**Goal of the exercise:** Leaving out every picture, quote the data below exactly as it appears.

Recorded data
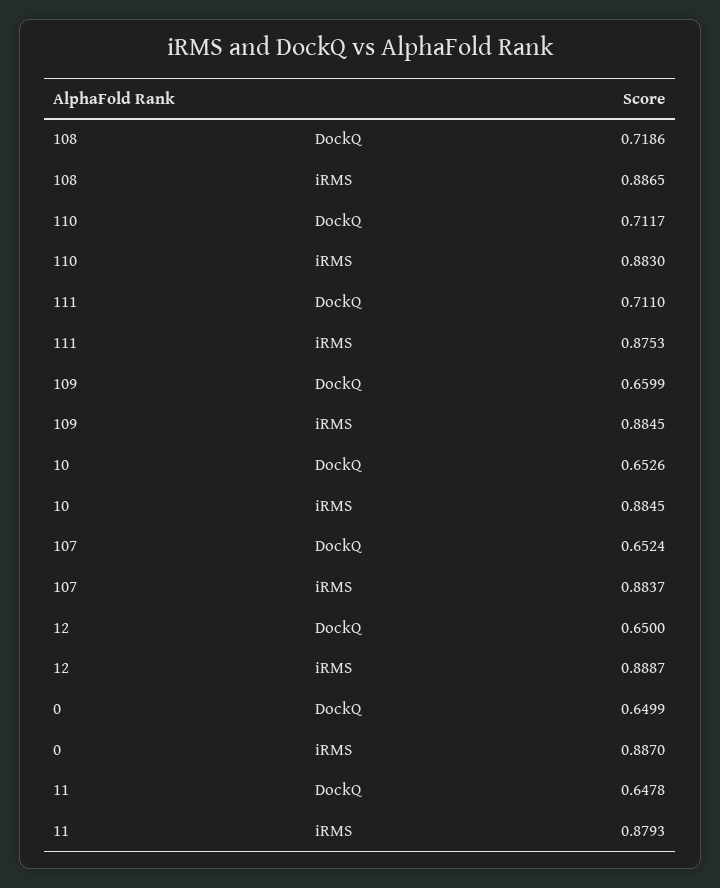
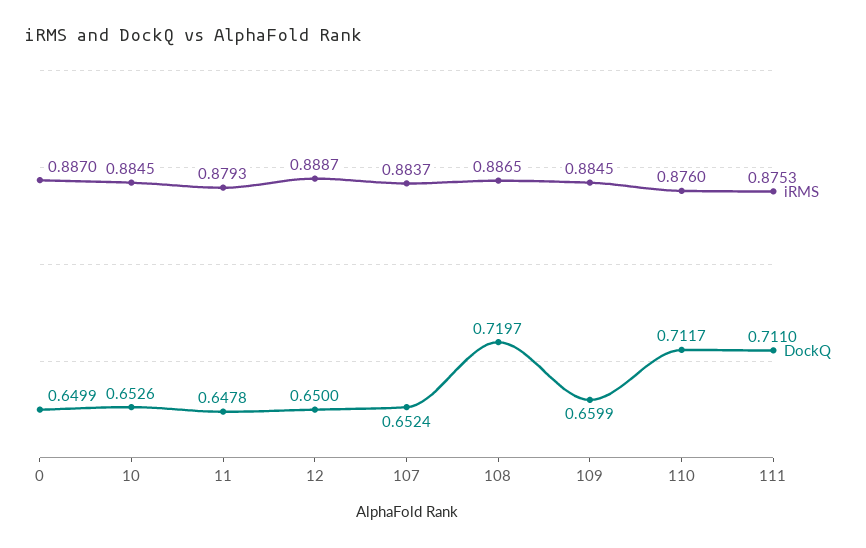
  {
    "DockQ": {
-     "108": 0.7186,
+     "108": 0.7197,
      "110": 0.7117,
      "111": 0.711,
      "109": 0.6599,
      "10": 0.6526,
      "107": 0.6524,
      "12": 0.65,
      "0": 0.6499,
      "11": 0.6478
    },
    "iRMS": {
      "108": 0.8865,
-     "110": 0.883,
+     "110": 0.876,
      "111": 0.8753,
      "109": 0.8845,
      "10": 0.8845,
      "107": 0.8837,
      "12": 0.8887,
      "0": 0.887,
      "11": 0.8793
    }
  }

**Result:**
  {
    "DockQ": {
-     "108": 0.7186,
+     "108": 0.7197,
      "110": 0.7117,
      "111": 0.711,
      "109": 0.6599,
      "10": 0.6526,
      "107": 0.6524,
      "12": 0.65,
      "0": 0.6499,
      "11": 0.6478
    },
    "iRMS": {
      "108": 0.8865,
-     "110": 0.883,
+     "110": 0.876,
      "111": 0.8753,
      "109": 0.8845,
      "10": 0.8845,
      "107": 0.8837,
      "12": 0.8887,
      "0": 0.887,
      "11": 0.8793
    }
  }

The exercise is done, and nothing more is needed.